Westpac Group will exit offering personal advice by salaried and authorised representatives by September 2019, it confirmed on Tuesday.
The changes are part of “resetting” the bank’s wealth strategy.
Group chief executive Brian Hartzer said exiting BT Financial Group’s advice business “reflects the changing external environment, including a trend by financial advisers to operate independently, or in smaller advisory groups”.
“The decision to exit the provision of personal financial advice by financial advisers under our licence has not been taken lightly, and our priority is to ensure the smoothest possible transition for customers, advisers and support staff.”
According to the bank’s presentation on changing its wealth strategy, “the percentage of Australian planners under licence to major banks [and wealth manager] AMP has steadily declined”.
“We expect this trend to continue.”
Additionally, the number of advisers working at BT Financial Group has “reduced significantly over the last four years”.
Fees for no service
Australia’s Royal Commission into banking, superannuation and financial advice is the spectre that won’t disappear.
It lifted the lid on some very unsavoury practices by financial institutions and advisers.

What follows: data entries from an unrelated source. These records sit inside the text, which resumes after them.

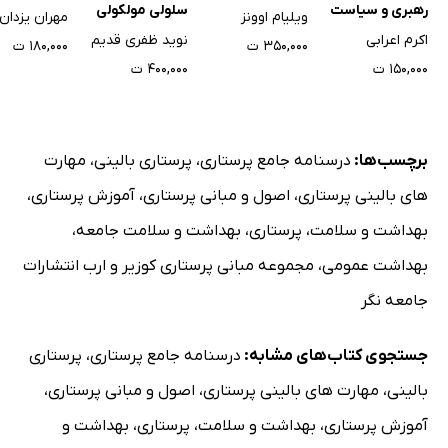
رهبری و سیاست
سلولی مولکولی
ویلیام اوونز
مهران یزدا
گذاری برای پرستاران
اکرم اعرابی
نوید ظفری قدیم
۳۵۰,۰۰۰ ت
۱۸۰,۰۰۰ ت
و سایر مراقبان
۱۵۰,۰۰۰ ت
۴۰۰,۰۰۰ ت
سلامت
برچسب‌ها:
درسنامه جامع پرستاری
،
پرستاری بالینی
،
مهارت
های بالینی پرستاری
،
اصول و مبانی پرستاری
،
آموزش پرستاری
،
بهداشت و سلامت
،
پرستاری
،
بهداشت و سلامت جامعه
،
بهداشت عمومی
،
مجموعه مبانی پرستاری کوزیر و ارب انتشارات
جامعه نگر
جستجوی کتاب‌های مشابه:
درسنامه جامع پرستاری
،
پرستاری
بالینی
،
مهارت های بالینی پرستاری
،
اصول و مبانی پرستاری
،
آموزش پرستاری
،
بهداشت و سلامت
،
پرستاری
،
بهداشت و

It has accelerated a growing shift away from the vertically integrated model that has dominated Australia’s advice sector.
Westpac is one of a number of firms that have been ordered to repay fees to clients who received no service.
As of 30 June 2018, it had paid A$6.9m (£3.7m, $4.9m, €4.3m) and expects to fork out an additional A$20m.
The bank expects to complete the remediation programme by the fourth quarter of 2019.